START MATERIAL SUPPLIED

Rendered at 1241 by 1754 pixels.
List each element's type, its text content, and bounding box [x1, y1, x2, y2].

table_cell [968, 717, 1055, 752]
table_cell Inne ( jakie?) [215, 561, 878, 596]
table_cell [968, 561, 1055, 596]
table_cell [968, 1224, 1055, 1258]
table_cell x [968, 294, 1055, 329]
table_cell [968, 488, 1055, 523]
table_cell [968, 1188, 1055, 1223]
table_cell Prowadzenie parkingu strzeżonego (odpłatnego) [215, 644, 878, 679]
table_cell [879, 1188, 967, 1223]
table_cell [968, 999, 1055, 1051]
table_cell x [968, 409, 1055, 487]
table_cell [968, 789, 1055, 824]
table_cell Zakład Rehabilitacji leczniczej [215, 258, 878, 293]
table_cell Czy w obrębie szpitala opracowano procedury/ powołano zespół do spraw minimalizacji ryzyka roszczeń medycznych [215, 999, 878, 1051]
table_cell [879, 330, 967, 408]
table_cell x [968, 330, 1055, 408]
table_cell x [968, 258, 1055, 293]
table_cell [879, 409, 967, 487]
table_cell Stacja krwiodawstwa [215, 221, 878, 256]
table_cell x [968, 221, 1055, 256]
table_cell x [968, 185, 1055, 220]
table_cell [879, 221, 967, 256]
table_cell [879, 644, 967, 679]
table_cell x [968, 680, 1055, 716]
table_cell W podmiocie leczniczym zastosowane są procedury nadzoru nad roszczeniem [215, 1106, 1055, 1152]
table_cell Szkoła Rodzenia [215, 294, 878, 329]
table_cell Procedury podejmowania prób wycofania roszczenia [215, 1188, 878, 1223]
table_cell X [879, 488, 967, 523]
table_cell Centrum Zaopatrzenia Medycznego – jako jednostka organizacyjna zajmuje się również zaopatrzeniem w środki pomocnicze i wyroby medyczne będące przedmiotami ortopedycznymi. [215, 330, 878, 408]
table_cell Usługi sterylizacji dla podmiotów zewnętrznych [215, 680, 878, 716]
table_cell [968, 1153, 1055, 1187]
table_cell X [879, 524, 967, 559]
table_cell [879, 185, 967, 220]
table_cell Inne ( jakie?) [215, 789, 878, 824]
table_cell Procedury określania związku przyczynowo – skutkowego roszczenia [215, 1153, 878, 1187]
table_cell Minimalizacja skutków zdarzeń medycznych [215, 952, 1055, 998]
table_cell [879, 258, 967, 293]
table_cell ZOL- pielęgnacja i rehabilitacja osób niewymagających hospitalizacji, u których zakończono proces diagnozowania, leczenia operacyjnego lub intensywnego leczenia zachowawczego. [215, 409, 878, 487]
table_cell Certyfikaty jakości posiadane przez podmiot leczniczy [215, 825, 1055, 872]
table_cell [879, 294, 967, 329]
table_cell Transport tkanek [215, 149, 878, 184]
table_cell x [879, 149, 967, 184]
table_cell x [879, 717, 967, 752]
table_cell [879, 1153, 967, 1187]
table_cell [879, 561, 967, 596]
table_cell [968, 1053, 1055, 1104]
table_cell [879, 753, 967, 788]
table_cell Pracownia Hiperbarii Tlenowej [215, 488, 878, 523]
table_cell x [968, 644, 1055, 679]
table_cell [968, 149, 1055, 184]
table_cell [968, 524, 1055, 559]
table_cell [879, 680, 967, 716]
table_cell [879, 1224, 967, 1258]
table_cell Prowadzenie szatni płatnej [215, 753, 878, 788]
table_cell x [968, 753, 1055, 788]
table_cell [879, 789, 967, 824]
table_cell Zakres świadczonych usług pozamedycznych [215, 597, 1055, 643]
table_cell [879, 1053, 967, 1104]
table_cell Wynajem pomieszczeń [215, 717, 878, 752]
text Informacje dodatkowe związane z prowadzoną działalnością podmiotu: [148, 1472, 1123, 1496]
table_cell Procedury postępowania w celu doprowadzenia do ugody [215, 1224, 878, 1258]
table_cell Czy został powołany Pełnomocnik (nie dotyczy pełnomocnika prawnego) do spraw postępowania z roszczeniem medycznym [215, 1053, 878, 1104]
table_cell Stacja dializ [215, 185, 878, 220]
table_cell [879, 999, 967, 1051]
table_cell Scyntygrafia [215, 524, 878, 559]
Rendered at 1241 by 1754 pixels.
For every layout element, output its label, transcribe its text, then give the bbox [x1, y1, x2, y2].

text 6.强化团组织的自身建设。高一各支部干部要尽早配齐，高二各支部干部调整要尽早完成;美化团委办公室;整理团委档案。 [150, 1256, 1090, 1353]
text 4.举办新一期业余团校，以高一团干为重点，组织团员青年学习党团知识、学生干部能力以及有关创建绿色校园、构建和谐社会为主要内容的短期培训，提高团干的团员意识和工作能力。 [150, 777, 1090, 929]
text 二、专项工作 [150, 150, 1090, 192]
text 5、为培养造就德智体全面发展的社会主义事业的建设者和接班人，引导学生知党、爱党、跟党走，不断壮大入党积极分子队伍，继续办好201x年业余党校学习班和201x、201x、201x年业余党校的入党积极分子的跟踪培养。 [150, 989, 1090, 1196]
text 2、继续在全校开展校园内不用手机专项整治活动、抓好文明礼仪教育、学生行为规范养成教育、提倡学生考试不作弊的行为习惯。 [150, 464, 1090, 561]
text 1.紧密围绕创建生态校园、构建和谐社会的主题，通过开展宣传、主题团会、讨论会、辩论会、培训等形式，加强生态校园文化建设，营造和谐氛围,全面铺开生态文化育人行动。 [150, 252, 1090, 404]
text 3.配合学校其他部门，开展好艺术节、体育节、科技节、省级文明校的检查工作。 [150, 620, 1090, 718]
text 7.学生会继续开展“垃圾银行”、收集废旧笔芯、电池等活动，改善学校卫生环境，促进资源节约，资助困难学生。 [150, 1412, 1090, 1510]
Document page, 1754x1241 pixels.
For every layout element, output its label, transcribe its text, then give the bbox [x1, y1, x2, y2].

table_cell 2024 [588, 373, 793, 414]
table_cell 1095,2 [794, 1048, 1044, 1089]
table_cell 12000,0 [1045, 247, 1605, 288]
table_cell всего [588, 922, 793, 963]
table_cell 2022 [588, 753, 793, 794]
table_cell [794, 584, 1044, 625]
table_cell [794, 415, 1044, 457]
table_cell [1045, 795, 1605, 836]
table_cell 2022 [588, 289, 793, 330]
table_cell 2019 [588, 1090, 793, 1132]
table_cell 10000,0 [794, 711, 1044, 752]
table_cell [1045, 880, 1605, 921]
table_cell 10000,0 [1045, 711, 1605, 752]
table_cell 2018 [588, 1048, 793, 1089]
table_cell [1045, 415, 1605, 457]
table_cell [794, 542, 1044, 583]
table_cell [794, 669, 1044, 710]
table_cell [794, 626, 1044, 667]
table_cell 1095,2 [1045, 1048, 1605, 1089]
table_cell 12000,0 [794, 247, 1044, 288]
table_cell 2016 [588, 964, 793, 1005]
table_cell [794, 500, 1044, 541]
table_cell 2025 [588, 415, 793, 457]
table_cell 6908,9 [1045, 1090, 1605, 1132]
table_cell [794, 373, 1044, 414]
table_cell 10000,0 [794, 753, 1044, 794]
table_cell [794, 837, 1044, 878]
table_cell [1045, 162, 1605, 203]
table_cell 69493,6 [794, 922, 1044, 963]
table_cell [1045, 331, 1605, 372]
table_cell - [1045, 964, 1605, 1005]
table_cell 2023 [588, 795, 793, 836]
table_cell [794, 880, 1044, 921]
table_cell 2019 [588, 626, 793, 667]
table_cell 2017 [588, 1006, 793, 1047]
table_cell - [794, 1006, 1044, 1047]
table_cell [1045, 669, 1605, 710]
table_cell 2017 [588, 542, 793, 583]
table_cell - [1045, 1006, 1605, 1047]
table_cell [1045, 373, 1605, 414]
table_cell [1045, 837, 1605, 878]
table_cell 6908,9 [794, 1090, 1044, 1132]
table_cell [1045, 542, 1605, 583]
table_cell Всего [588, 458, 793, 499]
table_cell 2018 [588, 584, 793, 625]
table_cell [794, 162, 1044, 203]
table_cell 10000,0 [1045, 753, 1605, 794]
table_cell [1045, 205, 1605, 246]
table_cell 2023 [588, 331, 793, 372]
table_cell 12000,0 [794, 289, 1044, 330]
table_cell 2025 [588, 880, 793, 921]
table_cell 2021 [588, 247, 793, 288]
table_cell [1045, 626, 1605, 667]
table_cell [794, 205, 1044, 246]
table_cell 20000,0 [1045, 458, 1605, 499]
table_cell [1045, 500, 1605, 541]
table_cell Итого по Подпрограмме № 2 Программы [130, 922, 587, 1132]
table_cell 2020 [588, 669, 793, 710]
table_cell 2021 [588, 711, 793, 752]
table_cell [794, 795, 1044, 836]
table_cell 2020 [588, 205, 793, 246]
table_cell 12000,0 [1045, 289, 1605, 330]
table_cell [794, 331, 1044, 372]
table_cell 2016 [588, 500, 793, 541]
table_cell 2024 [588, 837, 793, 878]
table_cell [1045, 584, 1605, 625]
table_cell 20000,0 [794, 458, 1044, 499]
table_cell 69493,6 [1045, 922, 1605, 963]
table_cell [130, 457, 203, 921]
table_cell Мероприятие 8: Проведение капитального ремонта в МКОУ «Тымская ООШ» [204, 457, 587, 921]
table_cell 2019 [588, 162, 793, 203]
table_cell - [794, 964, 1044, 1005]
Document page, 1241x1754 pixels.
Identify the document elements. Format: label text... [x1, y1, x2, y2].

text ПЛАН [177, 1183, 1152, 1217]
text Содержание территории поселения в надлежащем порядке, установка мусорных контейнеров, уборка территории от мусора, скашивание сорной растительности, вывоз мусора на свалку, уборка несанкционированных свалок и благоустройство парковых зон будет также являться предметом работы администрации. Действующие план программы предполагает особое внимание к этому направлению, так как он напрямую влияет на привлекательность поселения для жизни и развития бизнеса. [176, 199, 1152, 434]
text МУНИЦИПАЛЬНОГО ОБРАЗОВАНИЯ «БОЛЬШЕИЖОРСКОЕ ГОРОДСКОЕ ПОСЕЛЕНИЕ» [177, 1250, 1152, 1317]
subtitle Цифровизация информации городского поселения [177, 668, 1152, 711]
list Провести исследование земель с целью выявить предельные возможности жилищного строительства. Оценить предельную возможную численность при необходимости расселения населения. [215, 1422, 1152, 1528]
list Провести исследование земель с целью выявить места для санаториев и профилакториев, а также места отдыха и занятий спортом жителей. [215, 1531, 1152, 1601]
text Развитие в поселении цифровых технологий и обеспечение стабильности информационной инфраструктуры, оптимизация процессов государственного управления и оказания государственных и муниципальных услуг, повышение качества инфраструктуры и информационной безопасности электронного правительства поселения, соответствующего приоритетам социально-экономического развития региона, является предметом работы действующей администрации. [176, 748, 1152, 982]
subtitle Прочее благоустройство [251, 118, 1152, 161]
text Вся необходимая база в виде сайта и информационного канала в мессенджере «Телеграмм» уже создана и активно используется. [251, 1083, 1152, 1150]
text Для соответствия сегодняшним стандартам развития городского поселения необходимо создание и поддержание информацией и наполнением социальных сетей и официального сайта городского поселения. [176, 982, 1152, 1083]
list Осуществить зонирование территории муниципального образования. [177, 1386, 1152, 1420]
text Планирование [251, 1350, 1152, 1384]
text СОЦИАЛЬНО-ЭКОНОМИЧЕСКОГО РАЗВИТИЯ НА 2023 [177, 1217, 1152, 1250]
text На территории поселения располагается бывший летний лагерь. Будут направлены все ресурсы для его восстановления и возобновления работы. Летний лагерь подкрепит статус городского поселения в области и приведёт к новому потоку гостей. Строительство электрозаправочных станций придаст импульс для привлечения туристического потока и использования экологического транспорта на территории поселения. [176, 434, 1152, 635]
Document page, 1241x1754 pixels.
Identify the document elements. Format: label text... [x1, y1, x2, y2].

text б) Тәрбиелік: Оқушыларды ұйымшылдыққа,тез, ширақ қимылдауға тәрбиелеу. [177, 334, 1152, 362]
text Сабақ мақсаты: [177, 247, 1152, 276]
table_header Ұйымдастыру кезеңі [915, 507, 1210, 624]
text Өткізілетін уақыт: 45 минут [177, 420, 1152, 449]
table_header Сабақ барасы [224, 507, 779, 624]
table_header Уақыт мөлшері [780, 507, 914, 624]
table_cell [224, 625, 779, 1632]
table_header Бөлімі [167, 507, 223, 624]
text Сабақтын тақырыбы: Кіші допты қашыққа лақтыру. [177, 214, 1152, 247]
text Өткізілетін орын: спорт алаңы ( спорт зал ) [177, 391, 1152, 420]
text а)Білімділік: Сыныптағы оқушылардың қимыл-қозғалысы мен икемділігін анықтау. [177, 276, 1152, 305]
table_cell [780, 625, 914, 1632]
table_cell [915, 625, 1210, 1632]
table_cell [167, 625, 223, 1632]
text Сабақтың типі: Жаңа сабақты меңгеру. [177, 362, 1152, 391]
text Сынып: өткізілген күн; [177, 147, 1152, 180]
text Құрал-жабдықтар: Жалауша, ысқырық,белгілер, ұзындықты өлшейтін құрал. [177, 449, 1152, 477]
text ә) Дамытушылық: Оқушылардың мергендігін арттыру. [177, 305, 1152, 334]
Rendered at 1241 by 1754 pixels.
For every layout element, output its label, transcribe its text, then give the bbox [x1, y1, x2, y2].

END MATERIAL SUPPLIED

* **WHAT IS BEING ASKED**: Search the entries above for "jakie". Show every line that has it.

* **RESULT OF THIS EXERCISE**:
table_cell Inne ( jakie?) [215, 561, 878, 596]
table_cell Inne ( jakie?) [215, 789, 878, 824]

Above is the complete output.